生誕100年記念ドキュメンタリー Aモード・ステレオ
「ヘルベルト・フォン・カラヤン ~その目指した美の世界~ 」
11月8日(土) 23時56分00秒 ~ 翌01時27分00秒 [1時間31分00秒]
<内容>
インタビューやリハーサルの風景を元に、カラヤンの内面に迫るドキュメンタリー。 多くの映像は、12年間にわたりカラヤンのミュージック・フィルムを手がけた ユニテルが保有しているものであり、それらのフッテージを補完するものとして 彼の妻と娘をはじめ、グンドゥラ・ヤノヴィッツ、エフゲニー・キーシン、小澤征爾、サイモン・ラトルら 彼に関わった多くの男女の率直なコメントが盛り込まれている。 その結果、本作品は20世紀最大の巨匠の深遠にして複雑な姿を描き出し、 ある意味ではさらにミステリアスな存在として、その多様な人物像に光をあてている。 [ 制作:2007年 (ドイツ) ]

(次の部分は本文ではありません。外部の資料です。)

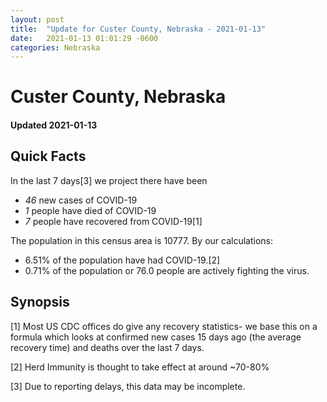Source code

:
 ```yaml
---
layout: post
title:  "Update for Custer County, Nebraska - 2021-01-13"
date:   2021-01-13 01:01:29 -0600
categories: Nebraska
---
```


# Custer County, Nebraska
#### Updated 2021-01-13

## Quick Facts

In the last 7 days[3] we project there have been
- *46* new cases of COVID-19
- *1* people have died of COVID-19
- *7* people have recovered from COVID-19[1]

The population in this census area is 10777. By our calculations:
- 6.51% of the population have had COVID-19.[2]
- 0.71% of the population or 76.0 people are actively fighting the virus.

## Synopsis




[1] Most US CDC offices do give any recovery statistics- we base this on a formula which looks at confirmed new cases
15 days ago (the average recovery time) and deaths over the last 7 days.

[2] Herd Immunity is thought to take effect at around ~70-80%

[3] Due to reporting delays, this data may be incomplete.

インタビューやリハーサルの風景を元に、カラヤンの内面に迫るドキュメンタリー。 多くの映像は、12年間にわたりカラヤンのミュージック・フィルムを手がけた ユニテルが保有しているものであり、それらのフッテージを補完するものとして 彼の妻と娘をはじめ、グンドゥラ・ヤノヴィッツ、エフゲニー・キーシン、小澤征爾、サイモン・ラトルら 彼に関わった多くの男女の率直なコメントが盛り込まれている。 その結果、本作品は20世紀最大の巨匠の深遠にして複雑な姿を描き出し、 ある意味ではさらにミステリアスな存在として、その多様な人物像に光をあてている。 [ 制作:2007年 (ドイツ) ]

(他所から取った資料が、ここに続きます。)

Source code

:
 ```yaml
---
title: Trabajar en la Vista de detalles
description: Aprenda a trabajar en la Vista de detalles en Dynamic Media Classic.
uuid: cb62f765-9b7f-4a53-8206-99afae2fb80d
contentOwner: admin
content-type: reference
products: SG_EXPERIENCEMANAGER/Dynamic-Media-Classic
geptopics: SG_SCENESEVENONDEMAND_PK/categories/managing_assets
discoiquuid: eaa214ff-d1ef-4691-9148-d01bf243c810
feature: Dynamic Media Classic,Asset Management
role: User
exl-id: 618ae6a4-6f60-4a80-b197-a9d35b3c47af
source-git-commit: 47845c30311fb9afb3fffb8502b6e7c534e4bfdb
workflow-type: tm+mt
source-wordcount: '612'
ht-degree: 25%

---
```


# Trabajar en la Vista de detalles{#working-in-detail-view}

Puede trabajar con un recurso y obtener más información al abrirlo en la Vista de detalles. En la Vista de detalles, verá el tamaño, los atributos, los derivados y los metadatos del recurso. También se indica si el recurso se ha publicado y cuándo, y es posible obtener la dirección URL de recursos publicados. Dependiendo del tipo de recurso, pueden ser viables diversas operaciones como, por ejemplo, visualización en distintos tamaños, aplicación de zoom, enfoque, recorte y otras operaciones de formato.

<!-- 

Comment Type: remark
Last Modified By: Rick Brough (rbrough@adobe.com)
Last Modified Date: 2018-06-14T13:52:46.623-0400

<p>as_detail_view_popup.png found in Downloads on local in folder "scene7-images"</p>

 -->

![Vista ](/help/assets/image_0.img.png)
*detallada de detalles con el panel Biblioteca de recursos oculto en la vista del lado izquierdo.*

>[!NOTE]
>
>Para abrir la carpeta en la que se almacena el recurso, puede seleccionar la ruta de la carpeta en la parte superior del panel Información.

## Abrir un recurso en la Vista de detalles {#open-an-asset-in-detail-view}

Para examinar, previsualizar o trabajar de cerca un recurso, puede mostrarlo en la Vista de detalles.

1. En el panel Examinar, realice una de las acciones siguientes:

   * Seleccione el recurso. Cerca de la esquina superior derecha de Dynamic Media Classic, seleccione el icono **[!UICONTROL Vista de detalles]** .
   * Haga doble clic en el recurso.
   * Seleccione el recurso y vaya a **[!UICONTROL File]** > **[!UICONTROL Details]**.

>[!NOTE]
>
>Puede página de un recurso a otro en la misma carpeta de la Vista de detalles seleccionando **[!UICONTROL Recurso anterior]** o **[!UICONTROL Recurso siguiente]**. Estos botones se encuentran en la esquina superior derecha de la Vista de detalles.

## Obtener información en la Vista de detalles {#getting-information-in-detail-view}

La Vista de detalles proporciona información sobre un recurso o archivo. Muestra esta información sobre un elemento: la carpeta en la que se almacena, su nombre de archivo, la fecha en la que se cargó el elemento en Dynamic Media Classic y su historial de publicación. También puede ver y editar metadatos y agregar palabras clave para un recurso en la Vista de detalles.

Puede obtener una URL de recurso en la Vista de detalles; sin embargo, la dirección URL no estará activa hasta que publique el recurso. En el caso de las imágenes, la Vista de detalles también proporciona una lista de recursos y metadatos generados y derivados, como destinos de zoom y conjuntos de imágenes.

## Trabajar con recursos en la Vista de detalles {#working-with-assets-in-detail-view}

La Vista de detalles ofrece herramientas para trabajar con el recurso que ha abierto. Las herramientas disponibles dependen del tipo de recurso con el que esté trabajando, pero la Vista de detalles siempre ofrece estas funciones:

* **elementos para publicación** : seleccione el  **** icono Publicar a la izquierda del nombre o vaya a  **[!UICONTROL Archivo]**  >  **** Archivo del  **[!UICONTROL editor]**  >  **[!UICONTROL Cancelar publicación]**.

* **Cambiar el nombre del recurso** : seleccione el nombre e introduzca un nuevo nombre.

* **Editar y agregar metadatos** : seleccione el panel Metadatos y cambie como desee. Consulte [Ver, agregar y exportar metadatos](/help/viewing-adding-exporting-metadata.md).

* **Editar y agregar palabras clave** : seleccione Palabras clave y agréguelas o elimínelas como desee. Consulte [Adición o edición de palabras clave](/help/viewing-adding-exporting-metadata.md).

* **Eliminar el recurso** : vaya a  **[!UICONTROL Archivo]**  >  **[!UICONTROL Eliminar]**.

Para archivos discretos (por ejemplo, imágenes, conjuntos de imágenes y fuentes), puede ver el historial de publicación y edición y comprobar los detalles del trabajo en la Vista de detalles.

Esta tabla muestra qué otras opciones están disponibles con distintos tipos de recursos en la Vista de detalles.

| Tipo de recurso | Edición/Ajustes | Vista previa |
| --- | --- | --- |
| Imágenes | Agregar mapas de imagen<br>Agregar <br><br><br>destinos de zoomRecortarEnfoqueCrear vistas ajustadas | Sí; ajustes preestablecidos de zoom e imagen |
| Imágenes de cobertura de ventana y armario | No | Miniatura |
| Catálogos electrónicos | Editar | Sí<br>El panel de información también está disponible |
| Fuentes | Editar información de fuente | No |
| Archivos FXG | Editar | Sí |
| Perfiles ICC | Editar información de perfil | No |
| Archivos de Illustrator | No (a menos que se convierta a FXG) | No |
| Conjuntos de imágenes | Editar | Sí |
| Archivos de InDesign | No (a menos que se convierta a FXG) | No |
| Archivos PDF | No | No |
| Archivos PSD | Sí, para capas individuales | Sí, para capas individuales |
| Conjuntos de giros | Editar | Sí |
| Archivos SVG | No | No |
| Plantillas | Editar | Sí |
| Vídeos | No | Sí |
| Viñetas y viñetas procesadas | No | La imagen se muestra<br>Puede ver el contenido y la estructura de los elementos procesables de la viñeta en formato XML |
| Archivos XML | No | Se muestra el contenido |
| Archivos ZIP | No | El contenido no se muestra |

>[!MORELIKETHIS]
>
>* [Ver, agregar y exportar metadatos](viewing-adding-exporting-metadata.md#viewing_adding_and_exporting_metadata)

なにげなく見だして、最後まで集中して堪能した。上記のほか、ルートビッヒ(クリスタ)、シュワルツコップ(エリザベート)、ムター(アンネ=ゾフィー)、コロ(ルネ)はじめベルリン・フィル、ウイーン・フィルの楽員はもとより、ヘルムート・シュミット元首相らがインタビューに登場するなど実に多くの証言が盛り込まれた充実した作品。知られざるエピソードにも事欠かないし、プライヴェートな映像も満載で、あっという間の91分だった。
必ずしも「カラヤン礼賛」といった作り方ではなく、欠点や批判的な意見も含め、その巨大な人間像を描き出そうという制作者の意図が感じられた。

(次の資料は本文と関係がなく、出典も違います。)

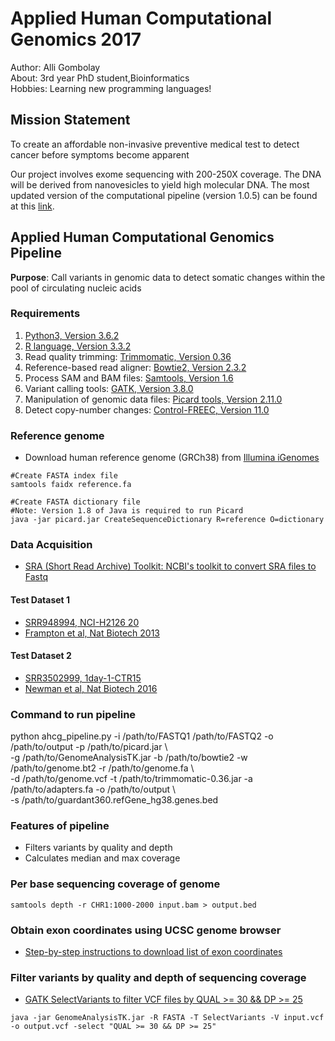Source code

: # Applied Human Computational Genomics 2017

Author: Alli Gombolay  
About: 3rd year PhD student,Bioinformatics  
Hobbies: Learning new programming languages!

## Mission Statement
To create an affordable non-invasive preventive medical test to detect cancer before symptoms become apparent

Our project involves exome sequencing with 200-250X coverage. The DNA will be derived from nanovesicles to yield high molecular DNA. The most updated version of the computational pipeline (version 1.0.5) can be found at this [link]( https://github.com/agombolay/ahcg2017_starterpipeline/blob/master/ahcg_pipeline.py).

## Applied Human Computational Genomics Pipeline
**Purpose**: Call variants in genomic data to detect somatic changes within the pool of circulating nucleic acids

### Requirements
1. [Python3, Version 3.6.2](https://www.python.org/downloads/)
2. [R language, Version 3.3.2](https://cran.cnr.berkeley.edu/)
3. Read quality trimming: [Trimmomatic, Version 0.36](http://www.usadellab.org/cms/uploads/supplementary/Trimmomatic/Trimmomatic-0.36.zip)
4. Reference-based read aligner: [Bowtie2, Version 2.3.2](https://sourceforge.net/projects/bowtie-bio/files/bowtie2/2.3.2/bowtie2-2.3.2-legacy-linux-x86_64.zip/download)
5. Process SAM and BAM files: [Samtools, Version 1.6](https://downloads.sourceforge.net/project/samtools/samtools/1.6/samtools-1.6.tar.bz2?r=https%3A%2F%2Fsourceforge.net%2Fprojects%2Fsamtools%2F&ts=1510018121&use_mirror=phoenixnap)
6. Variant calling tools: [GATK, Version 3.8.0](https://software.broadinstitute.org/gatk/download/)
7. Manipulation of genomic data files: [Picard tools, Version 2.11.0](http://broadinstitute.github.io/picard/)
8. Detect copy-number changes: [Control-FREEC, Version 11.0](https://github.com/BoevaLab/FREEC/archive/v11.0.tar.gz)

### Reference genome
* Download human reference genome (GRCh38) from [Illumina iGenomes](https://support.illumina.com/sequencing/sequencing_software/igenome.html)

```
#Create FASTA index file
samtools faidx reference.fa
```

```
#Create FASTA dictionary file
#Note: Version 1.8 of Java is required to run Picard
java -jar picard.jar CreateSequenceDictionary R=reference O=dictionary
```

### Data Acquisition
* [SRA (Short Read Archive) Toolkit: NCBI's toolkit to convert SRA files to Fastq](https://www.ncbi.nlm.nih.gov/sra/docs/toolkitsoft/)

#### Test Dataset 1
* [SRR948994, NCI-H2126 20](https://www.ncbi.nlm.nih.gov/sra/SRX332536[accn])
* [Frampton et al, Nat Biotech 2013](http://www.nature.com/nbt/journal/v31/n11/full/nbt.2696.html?foxtrotcallback=true)

#### Test Dataset 2
* [SRR3502999, 1day-1-CTR15](https://www.ncbi.nlm.nih.gov/sra/SRR3502999/)
* [Newman et al, Nat Biotech 2016](https://www.nature.com/nbt/journal/v34/n5/abs/nbt.3520.html)

### Command to run pipeline
python ahcg_pipeline.py -i /path/to/FASTQ1 /path/to/FASTQ2 -o /path/to/output -p /path/to/picard.jar \  
-g /path/to/GenomeAnalysisTK.jar -b /path/to/bowtie2 -w /path/to/genome.bt2 -r /path/to/genome.fa \  
-d /path/to/genome.vcf -t /path/to/trimmomatic-0.36.jar -a /path/to/adapters.fa -o /path/to/output \  
-s /path/to/guardant360.refGene_hg38.genes.bed

### Features of pipeline
* Filters variants by quality and depth
* Calculates median and max coverage  

### Per base sequencing coverage of genome
```
samtools depth -r CHR1:1000-2000 input.bam > output.bed
```

### Obtain exon coordinates using UCSC genome browser
* [Step-by-step instructions to download list of exon coordinates](https://github.com/agombolay/ahcg2017_starterpipeline/blob/master/transcript08.pdf)

### Filter variants by quality and depth of sequencing coverage
* [GATK SelectVariants to filter VCF files by QUAL >= 30 && DP >= 25](http://snpeff.sourceforge.net/SnpSift.html)

```
java -jar GenomeAnalysisTK.jar -R FASTA -T SelectVariants -V input.vcf -o output.vcf -select "QUAL >= 30 && DP >= 25"
```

「全て暗譜の猛烈な勉強家」(ルートビッヒ)、「公私ともに厳しい規律正しさ」(シュミット)といったコメントがある一方、ウルム、アーヘン時代の赤貧ぶり、ナチとの関係(2度の入党)から晩年のベルリン・フィルとの決別経緯、椎間板の病気との闘い、老いへの慨嘆といった点も浮き彫りにされていて新鮮な印象。
指揮者では、フルトヴェングラーやチェリビダッケとの関係といった書き割りパターンとは別個のアプローチで、バーンスタインとのライバル関係にスポットをあてていた。カラヤンはじめてのアメリカ公演ではバーンスタインのお世話になった。当時、バーンスタインはNYフィルでの登壇をセットしたが、カラヤンは終生、バーンスタインをベルリン・フィルには招かなかったとか、小澤征爾が両巨頭の弟子の「二股」で大丈夫かと言われたとか、晩年の2人の邂逅エピソード(ウイーン・フィルを半分ずつ振るプログラムをやろうと言ったとか)、カラヤン追悼でバーンスタインがマーラーの5番を選択したとかがここで取り上げられていた。マーラーの5番は2人の練習風景を交互に写しその違いを強調するなど小憎らしいくらい凝った部分も見どころだった。
全体から受けた印象は、「帝王」といったレッテルよりも、抜群の才能に満ちた指揮者、我が儘だが生真面目な実務家、先駆的なエンジニア兼総合芸術プロデューサーの共存といった感じで、むしろ番組を見る前よりも身近な存在に思えた。幼少の娘2人に熱いスパゲッティを取り分けてあげる場面などの挿入があるからかも知れないが、「人間カラヤン」の素顔に少しく触れた思いがした。なお、ブルックナーでは9番の映像が入っていた。